### Activity
How many lines in the entries below contain "shifted"? Answer with the number only.

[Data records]
____

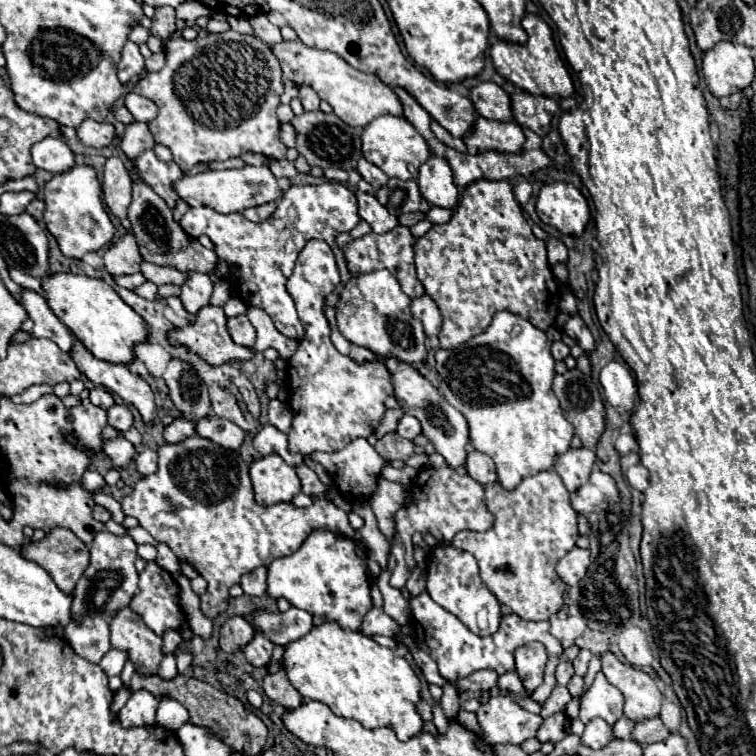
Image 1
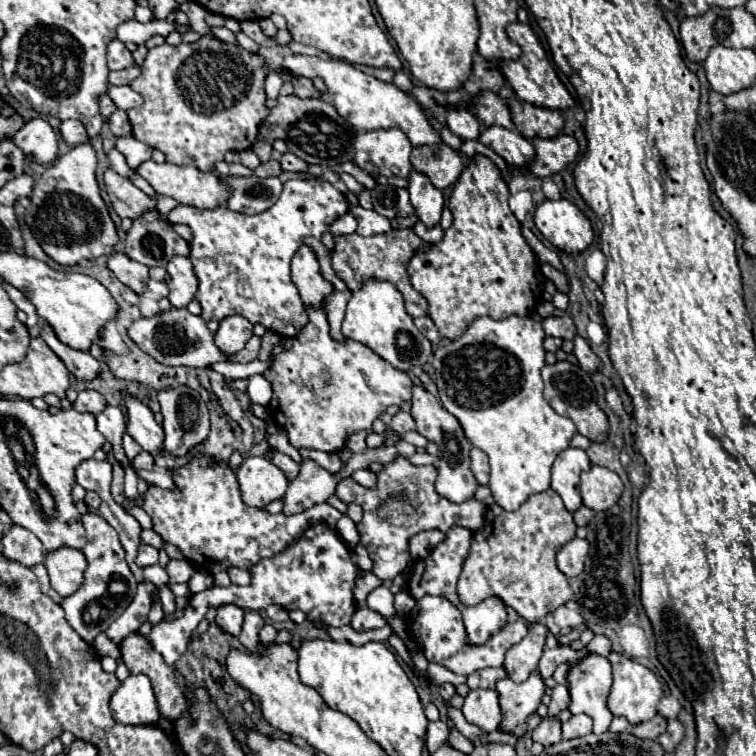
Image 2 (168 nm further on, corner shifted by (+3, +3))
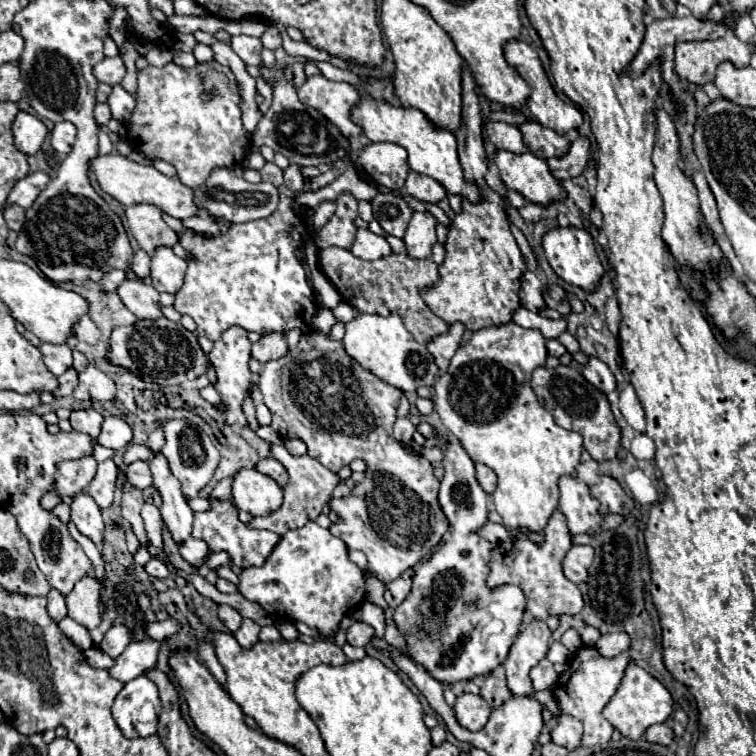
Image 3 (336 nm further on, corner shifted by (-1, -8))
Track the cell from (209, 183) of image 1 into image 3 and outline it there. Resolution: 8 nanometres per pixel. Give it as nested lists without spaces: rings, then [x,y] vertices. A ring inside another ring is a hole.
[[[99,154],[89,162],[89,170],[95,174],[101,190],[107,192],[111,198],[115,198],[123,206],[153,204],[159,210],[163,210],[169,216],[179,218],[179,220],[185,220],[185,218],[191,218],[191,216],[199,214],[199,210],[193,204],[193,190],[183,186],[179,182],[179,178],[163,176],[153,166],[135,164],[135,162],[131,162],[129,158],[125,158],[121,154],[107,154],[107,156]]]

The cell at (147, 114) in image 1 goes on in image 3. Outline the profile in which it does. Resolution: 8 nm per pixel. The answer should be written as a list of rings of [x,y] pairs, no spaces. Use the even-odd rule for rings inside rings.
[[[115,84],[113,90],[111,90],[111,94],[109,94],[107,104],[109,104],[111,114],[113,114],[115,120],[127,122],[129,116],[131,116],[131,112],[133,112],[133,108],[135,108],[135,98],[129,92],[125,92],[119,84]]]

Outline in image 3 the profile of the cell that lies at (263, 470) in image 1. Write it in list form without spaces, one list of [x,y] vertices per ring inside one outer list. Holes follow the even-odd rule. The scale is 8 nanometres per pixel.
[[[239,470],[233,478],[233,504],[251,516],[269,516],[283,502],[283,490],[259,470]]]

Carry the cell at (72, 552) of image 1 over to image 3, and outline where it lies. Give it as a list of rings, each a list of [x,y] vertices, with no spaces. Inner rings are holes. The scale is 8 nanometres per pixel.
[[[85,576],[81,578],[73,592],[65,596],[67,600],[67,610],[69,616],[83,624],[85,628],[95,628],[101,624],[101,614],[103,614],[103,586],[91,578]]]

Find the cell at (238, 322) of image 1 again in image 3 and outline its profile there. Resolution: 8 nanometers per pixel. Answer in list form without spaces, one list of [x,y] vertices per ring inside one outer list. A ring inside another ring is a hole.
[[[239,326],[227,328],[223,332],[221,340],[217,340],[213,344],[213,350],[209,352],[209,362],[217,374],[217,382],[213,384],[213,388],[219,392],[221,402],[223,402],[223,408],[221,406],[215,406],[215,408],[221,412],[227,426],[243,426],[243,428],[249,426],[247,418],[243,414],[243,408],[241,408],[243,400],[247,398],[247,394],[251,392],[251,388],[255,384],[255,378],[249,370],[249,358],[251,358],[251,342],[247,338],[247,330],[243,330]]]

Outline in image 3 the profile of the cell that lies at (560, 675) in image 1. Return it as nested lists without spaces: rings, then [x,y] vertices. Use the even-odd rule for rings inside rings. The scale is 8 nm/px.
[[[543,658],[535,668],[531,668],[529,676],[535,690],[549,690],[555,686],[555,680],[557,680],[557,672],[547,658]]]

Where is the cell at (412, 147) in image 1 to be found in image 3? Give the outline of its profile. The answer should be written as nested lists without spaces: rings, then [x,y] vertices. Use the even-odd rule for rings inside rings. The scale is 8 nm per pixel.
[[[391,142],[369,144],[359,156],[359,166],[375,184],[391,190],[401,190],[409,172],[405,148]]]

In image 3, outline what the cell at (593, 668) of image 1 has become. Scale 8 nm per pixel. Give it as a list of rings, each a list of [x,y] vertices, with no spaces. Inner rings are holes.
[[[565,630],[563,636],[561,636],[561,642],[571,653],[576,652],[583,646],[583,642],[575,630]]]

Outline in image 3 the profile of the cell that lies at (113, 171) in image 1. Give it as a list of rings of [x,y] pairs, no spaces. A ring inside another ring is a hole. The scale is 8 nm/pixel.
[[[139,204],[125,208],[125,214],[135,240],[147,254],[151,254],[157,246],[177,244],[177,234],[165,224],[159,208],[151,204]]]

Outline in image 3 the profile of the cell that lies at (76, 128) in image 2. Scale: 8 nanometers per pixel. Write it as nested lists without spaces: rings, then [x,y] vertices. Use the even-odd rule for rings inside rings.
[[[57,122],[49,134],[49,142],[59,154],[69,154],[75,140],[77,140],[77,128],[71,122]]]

____

### Answer box
2